> _DATA PROVIDED_:

-=-=-

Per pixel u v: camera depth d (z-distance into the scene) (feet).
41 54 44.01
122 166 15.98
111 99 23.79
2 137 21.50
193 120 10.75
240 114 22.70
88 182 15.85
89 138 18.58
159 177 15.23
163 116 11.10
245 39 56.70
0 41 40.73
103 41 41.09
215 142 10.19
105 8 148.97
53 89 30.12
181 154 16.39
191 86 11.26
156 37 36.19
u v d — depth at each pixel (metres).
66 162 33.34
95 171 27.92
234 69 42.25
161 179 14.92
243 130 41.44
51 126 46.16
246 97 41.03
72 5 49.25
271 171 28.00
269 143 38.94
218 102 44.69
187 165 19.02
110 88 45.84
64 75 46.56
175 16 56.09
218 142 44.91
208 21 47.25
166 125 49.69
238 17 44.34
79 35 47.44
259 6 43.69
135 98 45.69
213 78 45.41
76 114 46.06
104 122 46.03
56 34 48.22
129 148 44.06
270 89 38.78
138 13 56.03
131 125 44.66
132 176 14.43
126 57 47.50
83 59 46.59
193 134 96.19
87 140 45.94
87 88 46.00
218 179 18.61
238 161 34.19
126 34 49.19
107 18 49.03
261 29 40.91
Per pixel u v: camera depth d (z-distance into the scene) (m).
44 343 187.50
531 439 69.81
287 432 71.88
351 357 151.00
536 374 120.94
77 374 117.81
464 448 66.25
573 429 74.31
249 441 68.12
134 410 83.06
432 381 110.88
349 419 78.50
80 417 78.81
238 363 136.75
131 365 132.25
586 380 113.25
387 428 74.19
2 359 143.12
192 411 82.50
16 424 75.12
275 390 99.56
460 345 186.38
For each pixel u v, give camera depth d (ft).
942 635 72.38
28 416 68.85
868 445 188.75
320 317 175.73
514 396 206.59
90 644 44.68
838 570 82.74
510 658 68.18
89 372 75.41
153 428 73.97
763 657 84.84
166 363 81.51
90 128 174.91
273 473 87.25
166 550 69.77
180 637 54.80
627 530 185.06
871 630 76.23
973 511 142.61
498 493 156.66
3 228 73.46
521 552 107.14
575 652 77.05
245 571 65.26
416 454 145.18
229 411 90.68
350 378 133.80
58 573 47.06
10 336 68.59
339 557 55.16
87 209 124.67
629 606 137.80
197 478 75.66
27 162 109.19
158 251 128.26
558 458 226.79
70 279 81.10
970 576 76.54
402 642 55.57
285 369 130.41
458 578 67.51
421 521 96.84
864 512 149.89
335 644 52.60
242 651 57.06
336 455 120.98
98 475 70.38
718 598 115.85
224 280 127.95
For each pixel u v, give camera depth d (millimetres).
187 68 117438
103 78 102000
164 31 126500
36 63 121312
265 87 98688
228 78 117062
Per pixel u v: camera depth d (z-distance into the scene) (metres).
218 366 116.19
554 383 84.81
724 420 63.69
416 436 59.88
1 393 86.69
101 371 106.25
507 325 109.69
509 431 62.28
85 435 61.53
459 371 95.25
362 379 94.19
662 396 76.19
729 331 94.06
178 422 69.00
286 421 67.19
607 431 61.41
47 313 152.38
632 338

-=-=-

Lines to set down from above: the line with "2 137 21.50", the line with "66 162 33.34", and every line between, each exactly as written.

> _OUTPUT OF THE TASK_:
2 137 21.50
193 120 10.75
240 114 22.70
88 182 15.85
89 138 18.58
159 177 15.23
163 116 11.10
245 39 56.70
0 41 40.73
103 41 41.09
215 142 10.19
105 8 148.97
53 89 30.12
181 154 16.39
191 86 11.26
156 37 36.19
u v d — depth at each pixel (metres).
66 162 33.34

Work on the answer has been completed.